Written task: Copy the lines below word for word, skipping any image.
Data to use Start Marker
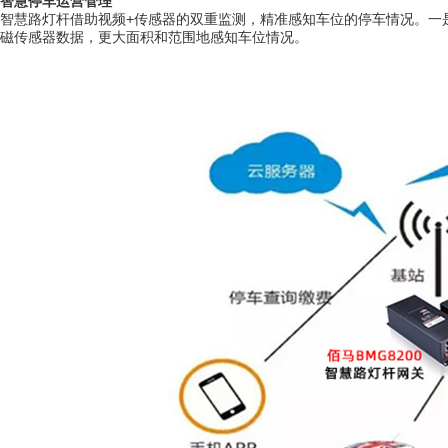
智慧停车运营管理
智慧路灯杆借助视频+传感器的双重监测，精准感知车位的停车情况。一是
磁传感器数据，更大面积和范围地感知车位情况。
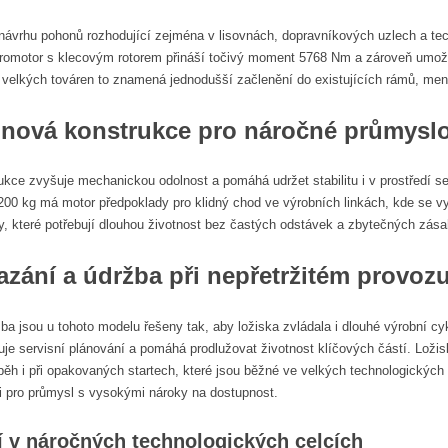
návrhu pohonů rozhodující zejména v lisovnách, dopravníkových uzlech a tech
tromotor s klecovým rotorem přináší točivý moment 5768 Nm a zároveň umož
 velkých továren to znamená jednodušší začlenění do existujících rámů, me
tinová konstrukce pro náročné průmysl
rukce zvyšuje mechanickou odolnost a pomáhá udržet stabilitu i v prostřed
200 kg má motor předpoklady pro klidný chod ve výrobních linkách, kde se v
, které potřebují dlouhou životnost bez častých odstávek a zbytečných zása
azání a údržba při nepřetržitém provoz
žba jsou u tohoto modelu řešeny tak, aby ložiska zvládala i dlouhé výrobní
uje servisní plánování a pomáhá prodlužovat životnost klíčových částí. Lo
zběh i při opakovaných startech, které jsou běžné ve velkých technologických 
 pro průmysl s vysokými nároky na dostupnost.
í v náročných technologických celcích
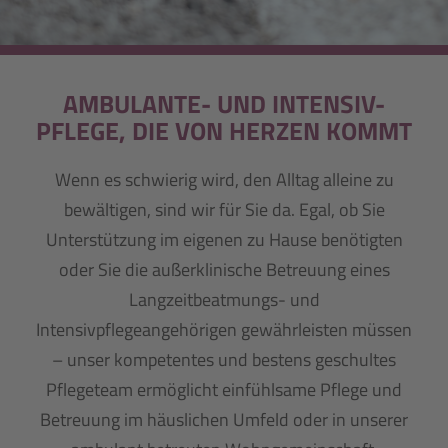
AMBULANTE- UND INTENSIV-
PFLEGE, DIE VON HERZEN KOMMT
Wenn es schwierig wird, den Alltag alleine zu
bewältigen, sind wir für Sie da. Egal, ob Sie
Unterstützung im eigenen zu Hause benötigten
oder Sie die außerklinische Betreuung eines
Langzeitbeatmungs- und
Intensivpflegeangehörigen gewährleisten müssen
–
unser kompetentes und bestens geschultes
Pflegeteam ermöglicht einfühlsame Pflege und
Betreuung im häuslichen Umfeld oder in unserer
Data to use End Marker
Answer area:
智慧停车运营管理
智慧路灯杆借助视频+传感器的双重监测，精准感知车位的停车情况。一是
磁传感器数据，更大面积和范围地感知车位情况。
návrhu pohonů rozhodující zejména v lisovnách, dopravníkových uzlech a tech
tromotor s klecovým rotorem přináší točivý moment 5768 Nm a zároveň umož
 velkých továren to znamená jednodušší začlenění do existujících rámů, me
tinová konstrukce pro náročné průmysl
rukce zvyšuje mechanickou odolnost a pomáhá udržet stabilitu i v prostřed
200 kg má motor předpoklady pro klidný chod ve výrobních linkách, kde se v
, které potřebují dlouhou životnost bez častých odstávek a zbytečných zása
azání a údržba při nepřetržitém provoz
žba jsou u tohoto modelu řešeny tak, aby ložiska zvládala i dlouhé výrobní
uje servisní plánování a pomáhá prodlužovat životnost klíčových částí. Lo
zběh i při opakovaných startech, které jsou běžné ve velkých technologických 
 pro průmysl s vysokými nároky na dostupnost.
í v náročných technologických celcích
AMBULANTE- UND INTENSIV-
PFLEGE, DIE VON HERZEN KOMMT
Wenn es schwierig wird, den Alltag alleine zu
bewältigen, sind wir für Sie da. Egal, ob Sie
Unterstützung im eigenen zu Hause benötigten
oder Sie die außerklinische Betreuung eines
Langzeitbeatmungs- und
Intensivpflegeangehörigen gewährleisten müssen
–
unser kompetentes und bestens geschultes
Pflegeteam ermöglicht einfühlsame Pflege und
Betreuung im häuslichen Umfeld oder in unserer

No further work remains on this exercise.